For every line in the entries that contains "labels", show the whole line.

*** Material for this task Section Begins ***

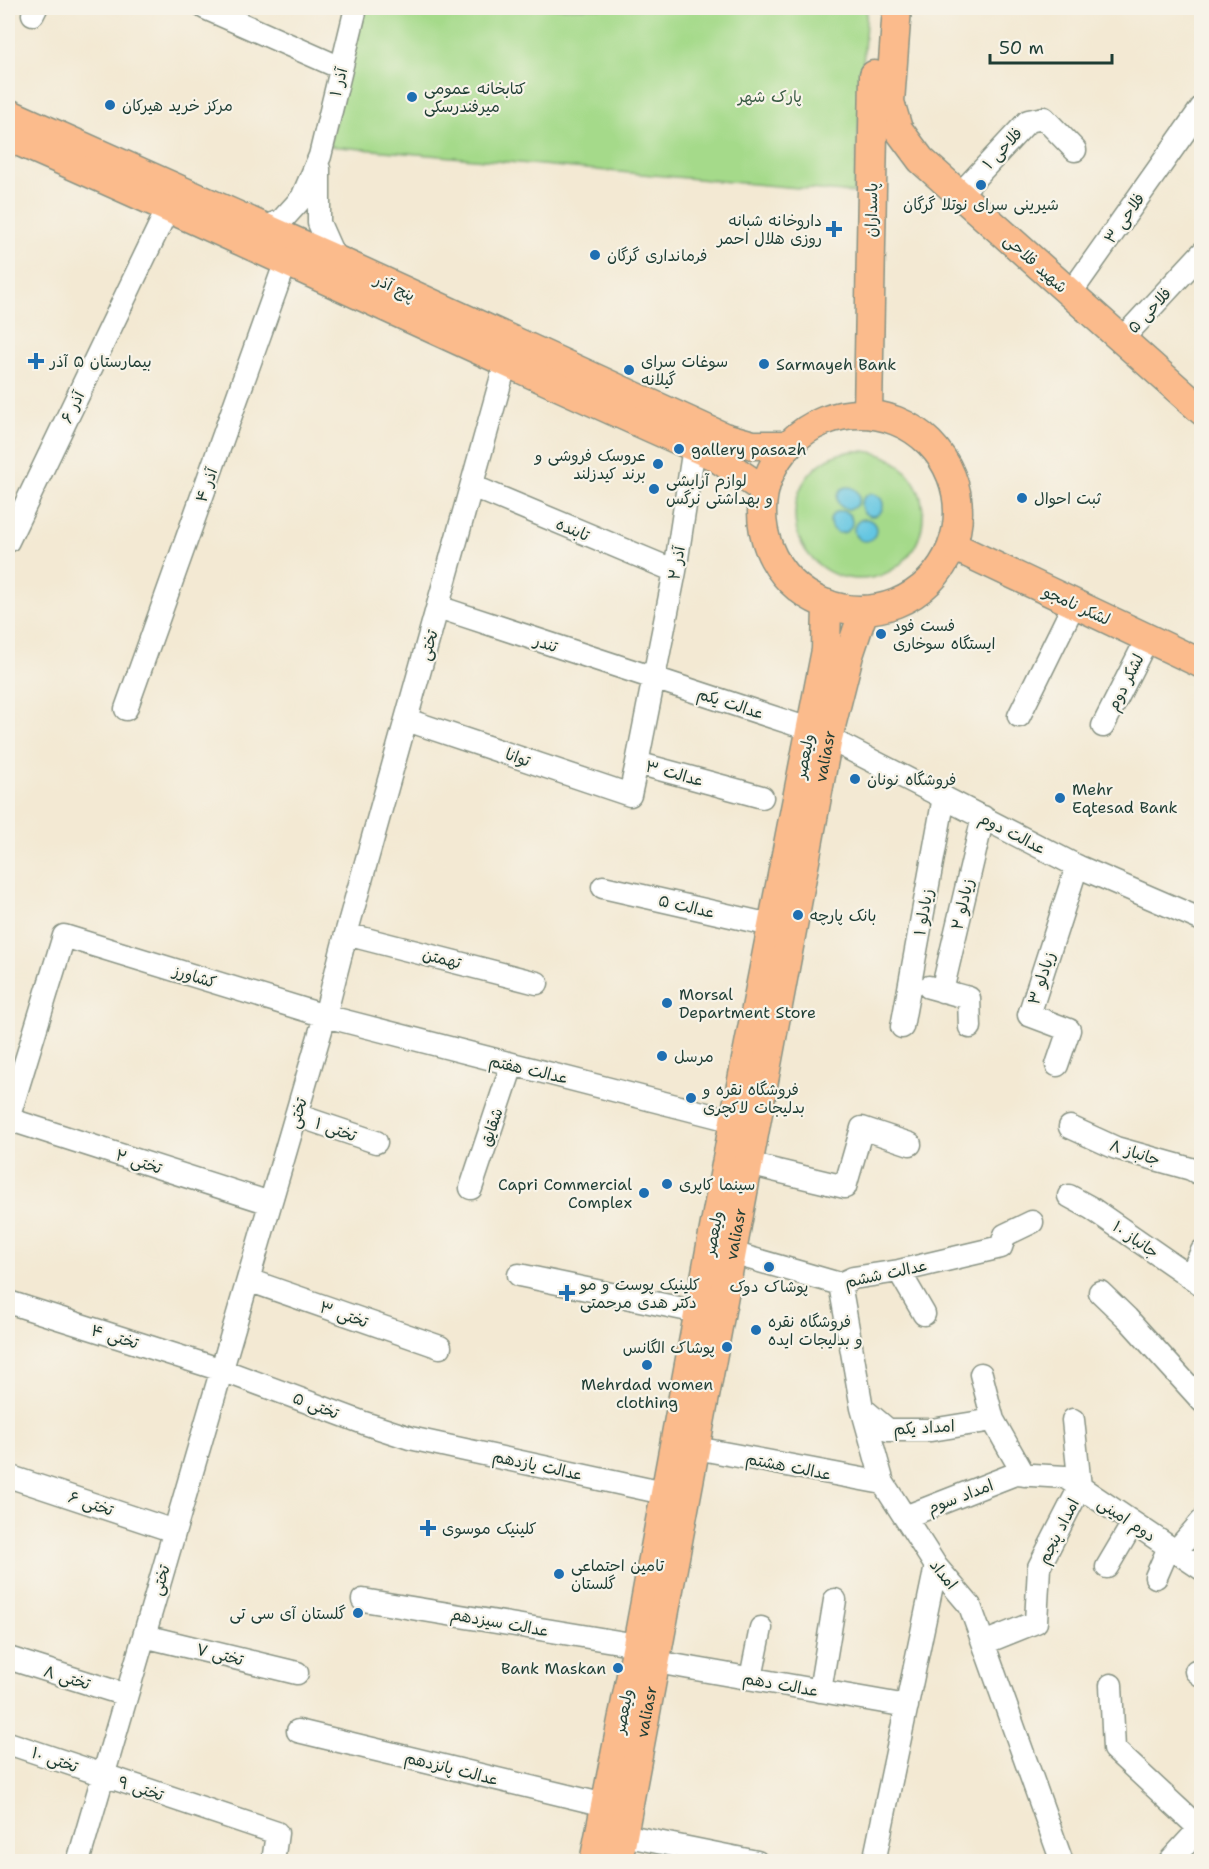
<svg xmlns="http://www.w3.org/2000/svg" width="1209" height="1869" font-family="'Shantell Sans','Playpen Sans Arabic',sans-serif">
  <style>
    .green { fill: #a5da8a; stroke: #628c5f; stroke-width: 1.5 }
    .water { fill: #64c6e2; stroke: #42828b; stroke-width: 1.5 }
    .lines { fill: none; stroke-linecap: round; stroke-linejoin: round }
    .minor-casing { stroke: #899384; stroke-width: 25 }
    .major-casing { stroke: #899384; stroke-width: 31 }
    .minor { stroke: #fff; stroke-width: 22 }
    .major { stroke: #fbbb8c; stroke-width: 28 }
    .poi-dot { fill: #1f6fb2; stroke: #f7f3e8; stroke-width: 2 }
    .labels { text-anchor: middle; stroke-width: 4.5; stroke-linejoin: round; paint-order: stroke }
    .street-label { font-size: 16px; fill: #1f3d34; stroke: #f7f3e8 }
    .poi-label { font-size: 16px; fill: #1f3d34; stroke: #f7f3e8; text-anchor: start }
    .park-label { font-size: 16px; fill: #3a5c45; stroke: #f7f3e8 }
  </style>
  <rect width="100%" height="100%" fill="#f7f3e8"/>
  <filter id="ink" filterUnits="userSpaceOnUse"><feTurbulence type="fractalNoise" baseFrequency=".0167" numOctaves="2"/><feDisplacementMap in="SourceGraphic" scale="12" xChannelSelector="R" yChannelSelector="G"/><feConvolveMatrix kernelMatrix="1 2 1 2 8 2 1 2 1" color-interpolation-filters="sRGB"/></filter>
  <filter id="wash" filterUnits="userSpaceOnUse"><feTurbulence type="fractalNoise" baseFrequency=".008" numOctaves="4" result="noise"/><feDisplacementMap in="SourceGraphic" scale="24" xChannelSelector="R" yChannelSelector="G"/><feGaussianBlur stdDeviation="1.35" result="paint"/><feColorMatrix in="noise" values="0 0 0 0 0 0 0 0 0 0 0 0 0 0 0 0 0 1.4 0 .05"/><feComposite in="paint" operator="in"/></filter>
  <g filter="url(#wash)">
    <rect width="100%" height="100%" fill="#f3e9d3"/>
    <path class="green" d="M363,8H867L854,193L329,146Z
      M795 515a64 64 0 1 1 128 0a64 64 0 1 1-128 0Z"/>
    <path class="water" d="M837 498a11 11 0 1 1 22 0a11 11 0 1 1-22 0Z
      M861 505a11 11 0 1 1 22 0a11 11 0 1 1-22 0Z
      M830 522a11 11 0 1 1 22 0a11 11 0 1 1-22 0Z
      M854 530a11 11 0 1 1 22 0a11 11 0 1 1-22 0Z"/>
  </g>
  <g filter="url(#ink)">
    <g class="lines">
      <defs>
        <path id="minor" d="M205,8L341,68
          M33,14L36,8
          M319,169V223L335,259
          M959,195L1028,121L1044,118L1075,150
          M264,228L282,220L302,198L320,156L356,8
          M1070,294L1202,107
          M1121,340L1202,253
          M694,447L675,571L637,763L762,797
          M472,486L675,571
          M8,541L168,208
          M438,607L809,729
          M126,709L286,261
          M1019,716L1074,604
          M407,720L630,795L637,763
          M1103,726L1147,639
          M828,738L1077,866L1202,920
          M603,887L771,925
          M346,934L537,983
          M929,987L969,998L970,1027
          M942,991L983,817
          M902,1027L944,797
          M1057,1065L1069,1030L1029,1015L1077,866
          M296,1115L376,1142
          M8,1119L64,936L325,1016L734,1121
          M8,1119L270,1203
          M1070,1127L1116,1148L1191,1169L1202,1175
          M748,1164L845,1187L862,1128L910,1144
          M471,1188L512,1065
          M1069,1196L1091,1208L1202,1285
          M732,1253L840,1284L853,1278L899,1271L1001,1247L1005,1235L1032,1222
          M899,1271L924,1314
          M519,1275L698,1312
          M1190,1277L1202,1251
          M248,1280L440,1347
          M840,1284L862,1408L883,1483L936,1566L970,1606L1062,1862
          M1100,1292L1127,1318L1202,1401
          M8,1302L222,1370L364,1423L410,1438L664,1493
          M981,1374L993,1420L1024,1475
          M862,1408L888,1430H931L993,1420
          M696,1448L883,1483
          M8,1476L174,1531
          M905,1517L1015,1474L1065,1477L1202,1569
          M1175,1552L1202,1521
          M1107,1567L1133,1523
          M1156,1577L1169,1547
          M363,1600L637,1645
          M144,1636L297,1673
          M984,1643L1036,1622L1039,1567L1080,1487L1073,1420
          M8,1658L126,1695
          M656,1662L907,1706
          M1196,1671L1202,1676
          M751,1678L761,1628
          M1111,1685L1114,1749L1199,1828
          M820,1691L835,1600
          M298,1731L605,1805
          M8,1743L277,1833L273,1862
          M623,1835L757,1862
          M78,1862L325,1016L346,934L506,362
          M874,1862L936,1566
          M1169,1862L1202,1826"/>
        <g id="major">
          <path d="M897,8L890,102L898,129L921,160L1202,411"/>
          <path d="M8,113L335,259L724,437L753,445H787"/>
          <path d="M8,137C245,240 478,352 714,456L764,490"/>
          <path d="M868,413L874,75"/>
          <circle cx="860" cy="512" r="98"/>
          <path d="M953,546L1202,664"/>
          <path d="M594,1862L637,1645L734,1121L826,650L827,604"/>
          <path id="s1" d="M618,1862L828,738L849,655L864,610"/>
        </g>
      </defs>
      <use href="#minor" class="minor-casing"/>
      <use href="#major" class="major-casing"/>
      <use href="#minor" class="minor"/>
      <use href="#major" class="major"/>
    </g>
  </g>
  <g class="poi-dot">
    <circle cx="412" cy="97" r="6"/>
    <circle cx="110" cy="105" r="6"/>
    <circle cx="981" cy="185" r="6"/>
    <path d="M831 220h6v6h6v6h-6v6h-6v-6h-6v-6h6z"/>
    <circle cx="595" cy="255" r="6"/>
    <path d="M33 352h6v6h6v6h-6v6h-6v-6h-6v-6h6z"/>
    <circle cx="764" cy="364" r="6"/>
    <circle cx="629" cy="370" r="6"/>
    <circle cx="679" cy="449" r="6"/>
    <circle cx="658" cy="464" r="6"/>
    <circle cx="654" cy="489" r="6"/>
    <circle cx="1022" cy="498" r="6"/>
    <circle cx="881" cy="634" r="6"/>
    <circle cx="855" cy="779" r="6"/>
    <circle cx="1060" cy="798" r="6"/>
    <circle cx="798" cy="915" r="6"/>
    <circle cx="667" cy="1003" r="6"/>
    <circle cx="662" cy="1056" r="6"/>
    <circle cx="691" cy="1098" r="6"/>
    <circle cx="667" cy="1184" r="6"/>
    <circle cx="644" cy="1193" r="6"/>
    <circle cx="769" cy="1267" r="6"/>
    <path d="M564 1284h6v6h6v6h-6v6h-6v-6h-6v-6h6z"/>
    <circle cx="756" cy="1330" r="6"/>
    <circle cx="727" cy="1347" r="6"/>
    <circle cx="647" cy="1365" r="6"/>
    <path d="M425 1519h6v6h6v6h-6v6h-6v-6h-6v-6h6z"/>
    <circle cx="559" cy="1574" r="6"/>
    <circle cx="358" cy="1613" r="6"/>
    <circle cx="618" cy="1668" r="6"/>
  </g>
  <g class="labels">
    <g class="street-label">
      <text transform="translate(338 82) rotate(-76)" y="6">۱ آذر</text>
      <text transform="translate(1002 148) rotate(-47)" y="6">۱ فلاحی</text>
      <text transform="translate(871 210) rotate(-89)" y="6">پاسداران</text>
      <text transform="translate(1124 218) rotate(-55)" y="6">۳ فلاحی</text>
      <text transform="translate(1036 263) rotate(42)" y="6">شهید فلاحی</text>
      <text transform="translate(395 287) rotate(25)" y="6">پنج آذر</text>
      <text transform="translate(1149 310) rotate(-47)" y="6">۵ فلاحی</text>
      <text transform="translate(72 407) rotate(-64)" y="6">آذر ۶</text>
      <text transform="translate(206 485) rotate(-70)" y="6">آذر ۴</text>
      <text transform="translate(573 529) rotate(23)" y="6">تابنده</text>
      <text transform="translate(676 563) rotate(-80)" y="6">۲ آذر</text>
      <text transform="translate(1077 605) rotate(25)" y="6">لشکر نامجو</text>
      <text transform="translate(546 643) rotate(18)" y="6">تندر</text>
      <text transform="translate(428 645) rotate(-74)" y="6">تختی</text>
      <text transform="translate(1125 682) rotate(-63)" y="6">لشکر دوم</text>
      <text transform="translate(731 703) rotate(18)" y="6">عدالت یکم</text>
      <text transform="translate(804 756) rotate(-79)" y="6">ولیعصر</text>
      <text dy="6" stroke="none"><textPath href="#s1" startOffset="1125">valiasr</textPath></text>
      <text transform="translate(518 757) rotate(19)" y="6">توانا</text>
      <text transform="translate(675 773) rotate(15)" y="6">عدالت ۳</text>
      <text transform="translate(1013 833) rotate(27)" y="6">عدالت دوم</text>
      <text transform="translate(962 904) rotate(-77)" y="6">زیادلو ۲</text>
      <text transform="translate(687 906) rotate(13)" y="6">عدالت ۵</text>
      <text transform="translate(923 912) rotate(-80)" y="6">زیادلو ۱</text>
      <text transform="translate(442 958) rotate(14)" y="6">تهمتن</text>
      <text transform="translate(195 976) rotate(17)" y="6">کشاورز</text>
      <text transform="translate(1041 978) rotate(-72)" y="6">زیادلو ۳</text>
      <text transform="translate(529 1069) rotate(13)" y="6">عدالت هفتم</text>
      <text transform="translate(297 1113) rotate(-74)" y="6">تختی</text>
      <text transform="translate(491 1127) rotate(-71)" y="6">شقایق</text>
      <text transform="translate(336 1129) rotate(19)" y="6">۱ تختی</text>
      <text transform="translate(1135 1152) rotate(18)" y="6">جانباز ۸</text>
      <text transform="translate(139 1161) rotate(18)" y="6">تختی ۲</text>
      <text transform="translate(713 1233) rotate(-79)" y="6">ولیعصر</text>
      <text dy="6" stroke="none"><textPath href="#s1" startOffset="639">valiasr</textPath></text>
      <text transform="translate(1136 1239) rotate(35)" y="6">۱۰ جانباز</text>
      <text transform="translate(886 1273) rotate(-12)" y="6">عدالت ششم</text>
      <text transform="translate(344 1314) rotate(19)" y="6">تختی ۳</text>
      <text transform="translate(115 1336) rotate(17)" y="6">تختی ۴</text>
      <text transform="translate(316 1405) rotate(21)" y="6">۵ تختی</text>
      <text transform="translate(924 1427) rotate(-3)" y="6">امداد یکم</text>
      <text transform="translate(538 1465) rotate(12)" y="6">عدالت یازدهم</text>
      <text transform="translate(789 1466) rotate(11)" y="6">عدالت هشتم</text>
      <text transform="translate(960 1496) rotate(-21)" y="6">امداد سوم</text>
      <text transform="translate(91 1503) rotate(18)" y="6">تختی ۶</text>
      <text transform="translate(1127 1519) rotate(34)" y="6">دوم امینی</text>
      <text transform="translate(1058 1531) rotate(-63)" y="6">امداد پنجم</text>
      <text transform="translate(944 1574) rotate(51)" y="6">امداد</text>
      <text transform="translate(160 1580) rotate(-74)" y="6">تختی</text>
      <text transform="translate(500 1622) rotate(10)" y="6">عدالت سیزدهم</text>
      <text transform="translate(220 1654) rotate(14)" y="6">تختی ۷</text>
      <text transform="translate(67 1677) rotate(17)" y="6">تختی ۸</text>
      <text transform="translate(781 1684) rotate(10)" y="6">عدالت دهم</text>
      <text transform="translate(623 1711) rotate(-79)" y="6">ولیعصر</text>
      <text dy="6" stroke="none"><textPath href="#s1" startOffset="153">valiasr</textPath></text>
      <text transform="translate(55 1759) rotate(19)" y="6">تختی ۱۰</text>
      <text transform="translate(452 1768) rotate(14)" y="6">عدالت پانزدهم</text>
      <text transform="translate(141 1788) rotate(18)" y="6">۹ تختی</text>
    </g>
    <g class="poi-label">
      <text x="424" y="94">کتابخانه عمومی<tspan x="424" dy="18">میرفندرسکی</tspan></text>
      <text x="122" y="111">مرکز خرید هیرکان</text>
      <text x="981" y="210" text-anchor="middle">شیرینی سرای نوتلا گرگان</text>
      <text x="822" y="226" text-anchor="end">داروخانه شبانه<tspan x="822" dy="18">روزی هلال احمر</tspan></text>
      <text x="607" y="261">فرمانداری گرگان</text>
      <text x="50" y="367">بیمارستان ۵ آذر</text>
      <text x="641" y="367">سوغات سرای<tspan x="641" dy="18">گیلانه</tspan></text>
      <text x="776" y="370">Sarmayeh Bank</text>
      <text x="691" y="455">gallery pasazh</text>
      <text x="646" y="461" text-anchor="end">عروسک فروشی و<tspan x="646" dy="18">برند کیدزلند</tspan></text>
      <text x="666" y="486">لوازم آرایشی<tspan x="666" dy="18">و بهداشتی نرگس</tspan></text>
      <text x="1034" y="504">ثبت احوال</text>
      <text x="893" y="631">فست فود<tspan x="893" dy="18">ایستگاه سوخاری</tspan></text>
      <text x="867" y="785">فروشگاه نونان</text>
      <text x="1072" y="795">Mehr<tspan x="1072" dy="18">Eqtesad Bank</tspan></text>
      <text x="810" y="921">بانک پارچه</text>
      <text x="679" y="1000">Morsal<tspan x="679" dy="18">Department Store</tspan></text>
      <text x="674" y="1062">مرسل</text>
      <text x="703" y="1095">فروشگاه نقره و<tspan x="703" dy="18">بدلیجات لاکچری</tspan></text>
      <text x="632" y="1190" text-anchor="end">Capri Commercial<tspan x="632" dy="18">Complex</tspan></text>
      <text x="679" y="1190">سینما کاپری</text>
      <text x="580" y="1290">کلینیک پوست و مو<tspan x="580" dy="18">دکتر هدی مرحمتی</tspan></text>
      <text x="769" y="1292" text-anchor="middle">پوشاک دوک</text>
      <text x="768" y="1327">فروشگاه نقره<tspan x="768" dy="18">و بدلیجات ایده</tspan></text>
      <text x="715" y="1353" text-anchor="end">پوشاک الگانس</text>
      <text x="647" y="1390" text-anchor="middle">Mehrdad women<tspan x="647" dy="18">clothing</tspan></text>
      <text x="442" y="1534">کلینیک موسوی</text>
      <text x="571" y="1571">تامین اجتماعی<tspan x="571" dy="18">گلستان</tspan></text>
      <text x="346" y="1619" text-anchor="end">گلستان آی سی تی</text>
      <text x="606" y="1674" text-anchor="end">Bank Maskan</text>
    </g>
    <g class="park-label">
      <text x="770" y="102">پارک شهر</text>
    </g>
  </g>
  <rect width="1209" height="1869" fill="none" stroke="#f7f3e8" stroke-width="30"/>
  <path d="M990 54v9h122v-9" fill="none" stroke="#1f3d34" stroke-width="3"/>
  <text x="999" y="54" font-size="18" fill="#1f3d34" stroke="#f7f3e8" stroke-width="4.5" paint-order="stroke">50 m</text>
</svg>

*** Material for this task Section Ends ***

Answer for the task:
    .labels { text-anchor: middle; stroke-width: 4.5; stroke-linejoin: round; paint-order: stroke }
  <g class="labels">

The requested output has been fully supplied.